Analysis of the PASP gene and protein. (A) Colony PCR analysis of PA103-29, the PASP-deficient mutant, and its rescue strain for the presence of the Tet and pasP genes. A single colony of PA103-29 (parent), PA103-29ΔPASP (mutant), or PA103-29ΔPASP/pUCP20-pasP (rescue) was suspended in 30 μL dH₂O and boiled for 5 minutes. Aliquots of the supernatants of the colony suspensions (5 μL added to a 25-μL PCR reaction) were used as template DNA. (B) Identification of the PASP protein in the concentrated Pseudomonas culture supernatants. Concentrated culture supernatants of PA103-29 (20 μL, 3 mg/mL total protein), PA103-29ΔPASP (20 μL, 3 mg/mL), and PA103-29ΔPASP/pUCP20-pasP (20 μL, 3 mg/mL) were analyzed by Western blot analysis. Lane 1: parent strain; lane 2: PASP-deficient mutant; and lane 3: rescue strain.

Figure 3

Evaluation of ocular virulence of the PASP-deficient mutant and its parent and rescue strains in a rabbit intrastromal injection model of keratitis. (A) Photographs of rabbit eyes at 29 hours after intrastromal injection of the three strains. (B) SLE scores of infected rabbit eyes at 29 hours PI. The mean SLE score of the mutant group is significantly lower than that of the parent group (*P = 0.03) or the rescue group (†P = 0.011). There is no difference in SLE scores between the parent group and the rescue group (‡P = 0.109).

Figure 4

Histopathological analysis of rabbit corneas infected with the parental strain PA103-29, the PASP-deficient mutant, or the rescue strain. Corneas (n ≥ 3) were harvested at 29 hours PI. Corneal sections were stained with hematoxylin and eosin, microscopically examined, and photographed under low power (×40). The parent and rescue strains caused extensive epithelial erosion (detachment), severe neutrophil infiltration, and corneal edema. In contrast, the PASP-deficient mutant-injected corneas showed no or trace epithelial erosion, mild neutrophil infiltration, and no edema.

Figure 5

Virulence comparison of the PASP-deficient mutant, its parent strain, and the rescue strain in a mouse topical inoculation model of keratitis. (A) Photographs of infected mouse eyes at 24 hours PI. (B) SLE scores of infected mouse eyes. The mean SLE score of the mutant group is significantly lower than that of the parent group (*P = 0.009) or the rescue group (†P = 0.007).
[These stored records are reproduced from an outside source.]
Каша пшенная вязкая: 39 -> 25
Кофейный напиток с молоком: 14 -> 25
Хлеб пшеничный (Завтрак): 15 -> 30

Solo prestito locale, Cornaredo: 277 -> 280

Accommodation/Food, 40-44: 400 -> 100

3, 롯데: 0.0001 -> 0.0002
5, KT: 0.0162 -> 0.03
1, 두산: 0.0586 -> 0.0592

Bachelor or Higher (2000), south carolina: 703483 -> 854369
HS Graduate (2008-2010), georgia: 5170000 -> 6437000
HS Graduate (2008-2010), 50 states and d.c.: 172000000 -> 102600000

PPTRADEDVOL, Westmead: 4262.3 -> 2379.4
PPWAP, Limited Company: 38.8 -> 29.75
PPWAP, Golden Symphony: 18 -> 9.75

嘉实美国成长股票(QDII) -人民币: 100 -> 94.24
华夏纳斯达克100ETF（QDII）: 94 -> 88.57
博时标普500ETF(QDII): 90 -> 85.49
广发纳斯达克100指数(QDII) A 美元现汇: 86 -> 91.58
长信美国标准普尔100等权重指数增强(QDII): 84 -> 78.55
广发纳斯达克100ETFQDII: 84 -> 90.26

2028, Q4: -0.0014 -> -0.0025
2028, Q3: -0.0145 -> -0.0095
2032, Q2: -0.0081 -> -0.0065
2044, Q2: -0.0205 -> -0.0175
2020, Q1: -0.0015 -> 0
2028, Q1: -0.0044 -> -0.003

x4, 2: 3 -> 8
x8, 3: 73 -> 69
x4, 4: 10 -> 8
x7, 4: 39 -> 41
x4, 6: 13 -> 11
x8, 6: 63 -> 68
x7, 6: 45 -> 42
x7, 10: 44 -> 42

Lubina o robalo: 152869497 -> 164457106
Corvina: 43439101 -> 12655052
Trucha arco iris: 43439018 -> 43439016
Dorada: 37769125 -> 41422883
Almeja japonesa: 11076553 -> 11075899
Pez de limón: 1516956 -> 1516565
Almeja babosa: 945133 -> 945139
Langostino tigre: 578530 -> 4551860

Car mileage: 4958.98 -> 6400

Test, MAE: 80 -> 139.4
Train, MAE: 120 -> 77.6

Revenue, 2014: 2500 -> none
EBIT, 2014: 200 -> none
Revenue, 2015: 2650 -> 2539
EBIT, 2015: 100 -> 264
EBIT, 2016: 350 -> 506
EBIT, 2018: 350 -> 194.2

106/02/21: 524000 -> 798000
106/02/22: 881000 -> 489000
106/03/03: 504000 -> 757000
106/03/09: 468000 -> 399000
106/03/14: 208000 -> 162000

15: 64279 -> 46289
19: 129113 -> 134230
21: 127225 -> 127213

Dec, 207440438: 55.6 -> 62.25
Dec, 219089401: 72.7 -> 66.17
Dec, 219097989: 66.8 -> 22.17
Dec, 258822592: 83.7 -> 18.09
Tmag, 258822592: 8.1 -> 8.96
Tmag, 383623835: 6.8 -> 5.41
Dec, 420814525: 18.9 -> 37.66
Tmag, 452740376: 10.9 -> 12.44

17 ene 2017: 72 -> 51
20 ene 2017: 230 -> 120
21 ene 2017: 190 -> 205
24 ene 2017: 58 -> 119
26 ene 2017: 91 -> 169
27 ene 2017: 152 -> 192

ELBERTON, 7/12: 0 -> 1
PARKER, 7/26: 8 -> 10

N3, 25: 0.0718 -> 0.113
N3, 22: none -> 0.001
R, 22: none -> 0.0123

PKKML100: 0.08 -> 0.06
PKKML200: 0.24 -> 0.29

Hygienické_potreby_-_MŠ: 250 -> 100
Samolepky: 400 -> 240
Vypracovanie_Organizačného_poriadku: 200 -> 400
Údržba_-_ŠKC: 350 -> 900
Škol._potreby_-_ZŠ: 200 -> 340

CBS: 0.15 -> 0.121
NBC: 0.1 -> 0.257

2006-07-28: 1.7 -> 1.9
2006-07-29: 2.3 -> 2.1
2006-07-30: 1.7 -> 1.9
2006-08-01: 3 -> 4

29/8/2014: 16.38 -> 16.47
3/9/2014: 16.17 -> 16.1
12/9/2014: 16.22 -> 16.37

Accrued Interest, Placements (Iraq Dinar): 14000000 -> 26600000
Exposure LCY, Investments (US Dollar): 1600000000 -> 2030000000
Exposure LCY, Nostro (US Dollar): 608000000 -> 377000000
There is no difference in SLE scores between the parent group and the rescue group (‡P = 0.899).

Figure 6

Degradation of host proteins and the tear film by PASP. Heat-inactivated (lane 1) or active rPASP (1 μg; lane 2) was incubated with fibrinogen (A) or complement C3 (B) at 37°C for 4 hours. Antimicrobial peptide LL-37 (C) and rabbit tears (D) were incubated with dH₂O (lane 1), active rPASP (1 μg; lane 2), or PIV (1 μg; lane 3) for 14 hours and 5 hours, respectively. The arrows indicate where the changes in electrophoretic mobility of the host protein components occurred.